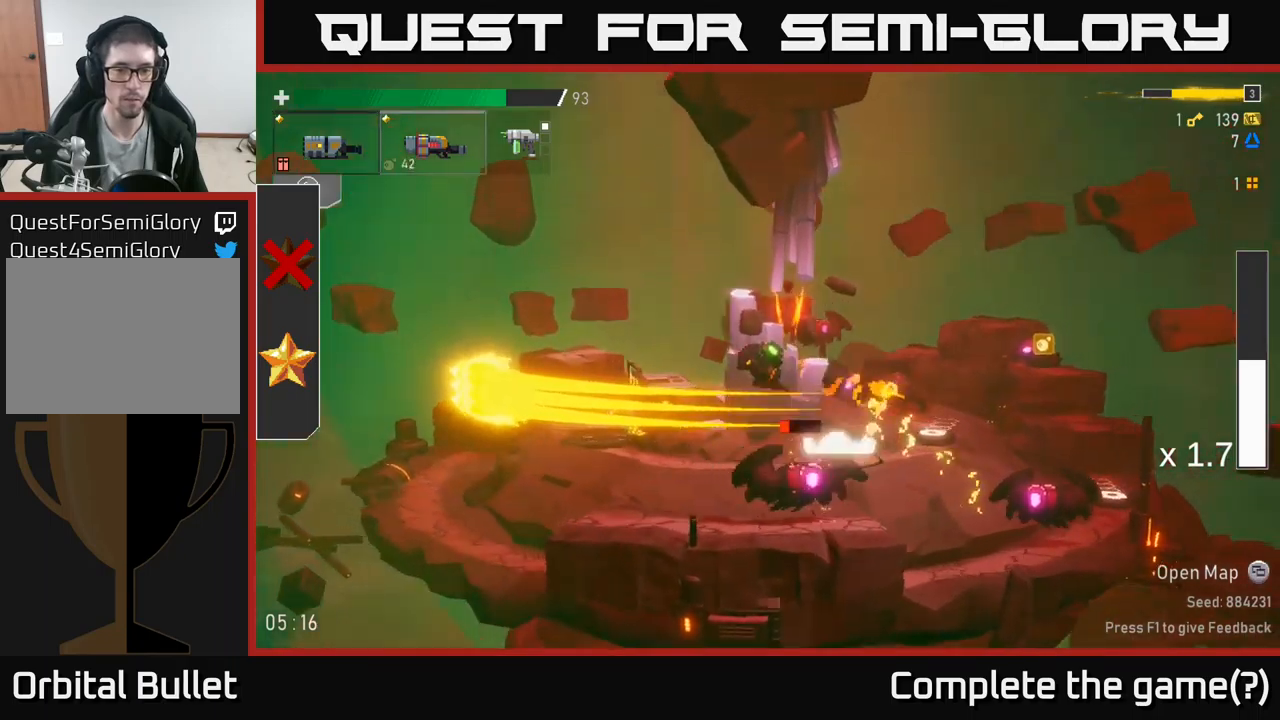
{"buttons": [], "left_stick": "right", "right_stick": "center", "events": [[450, "left_stick", "center"], [500, "left_stick", "right"]]}
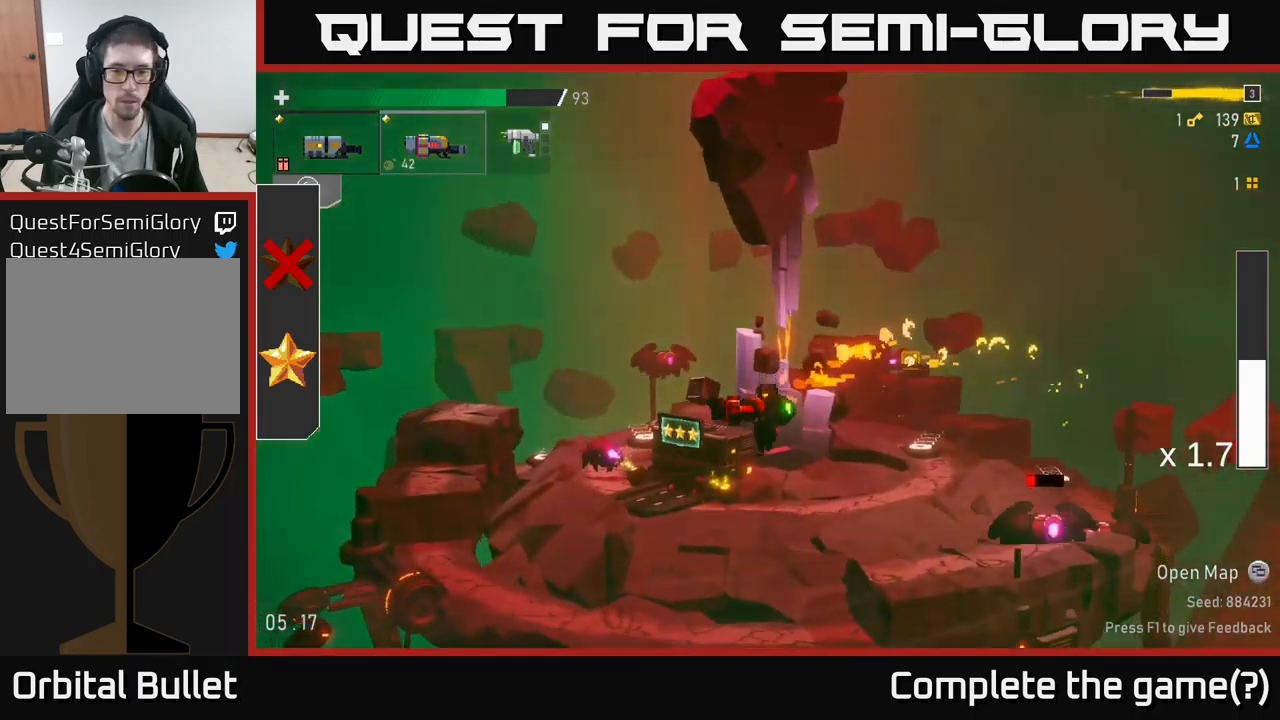
{"buttons": [], "left_stick": "left", "right_stick": "center", "events": [[167, "left_stick", "down-right"], [250, "R2", "down"], [317, "R2", "up"], [334, "left_stick", "left"]]}
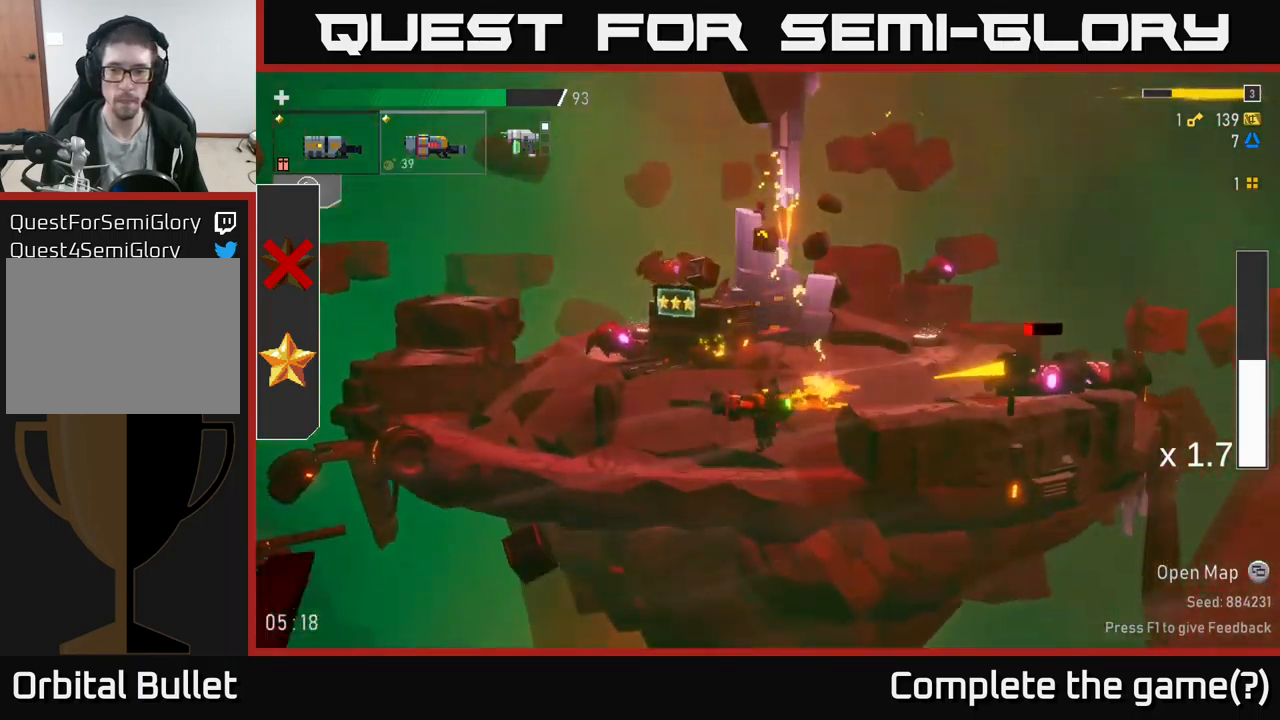
{"buttons": ["A"], "left_stick": "right", "right_stick": "center", "events": [[317, "A", "down"], [334, "left_stick", "right"]]}
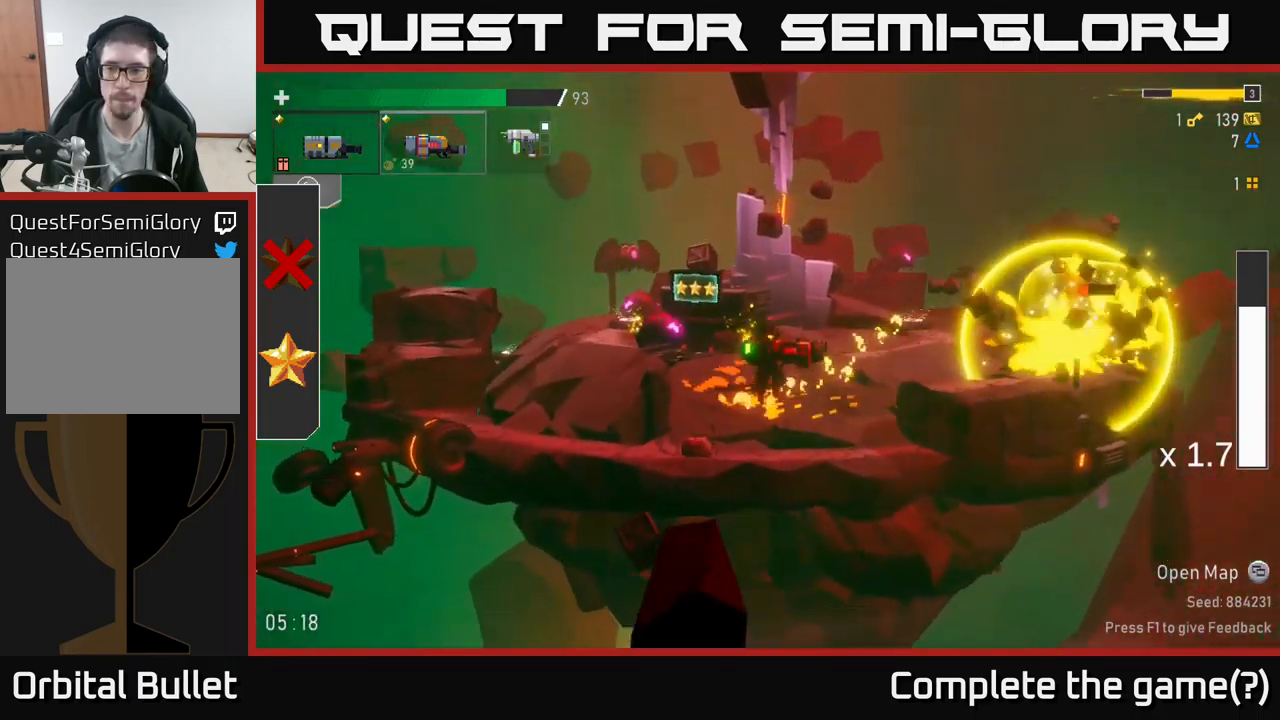
{"buttons": ["L2"], "left_stick": "left", "right_stick": "center", "events": [[34, "A", "up"], [34, "R2", "down"], [134, "R2", "up"], [167, "left_stick", "center"], [284, "left_stick", "left"], [484, "L2", "down"]]}
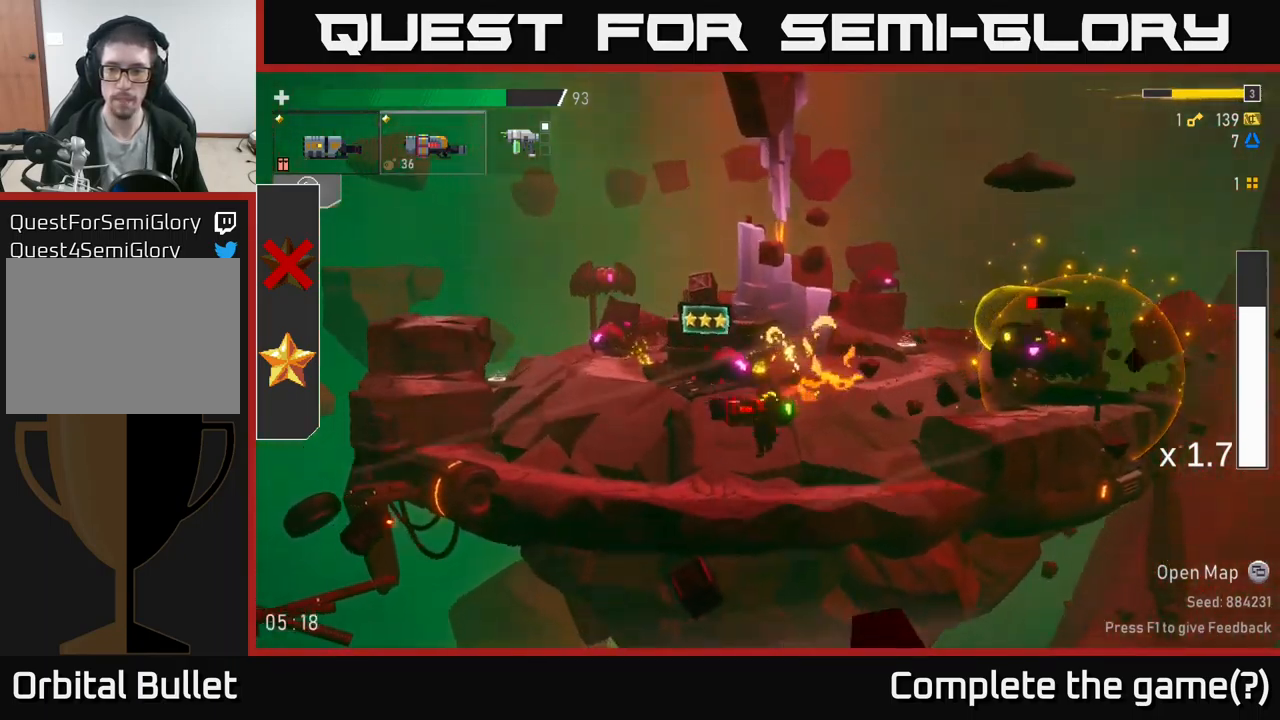
{"buttons": [], "left_stick": "left", "right_stick": "center", "events": [[67, "L2", "up"]]}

---

*Problem*:
Transcribe each line of the material above verbatim, but do not include the images.

*Problem solution*:
{"buttons": [], "left_stick": "right", "right_stick": "center", "events": [[450, "left_stick", "center"], [500, "left_stick", "right"]]}
{"buttons": [], "left_stick": "left", "right_stick": "center", "events": [[167, "left_stick", "down-right"], [250, "R2", "down"], [317, "R2", "up"], [334, "left_stick", "left"]]}
{"buttons": ["A"], "left_stick": "right", "right_stick": "center", "events": [[317, "A", "down"], [334, "left_stick", "right"]]}
{"buttons": ["L2"], "left_stick": "left", "right_stick": "center", "events": [[34, "A", "up"], [34, "R2", "down"], [134, "R2", "up"], [167, "left_stick", "center"], [284, "left_stick", "left"], [484, "L2", "down"]]}
{"buttons": [], "left_stick": "left", "right_stick": "center", "events": [[67, "L2", "up"]]}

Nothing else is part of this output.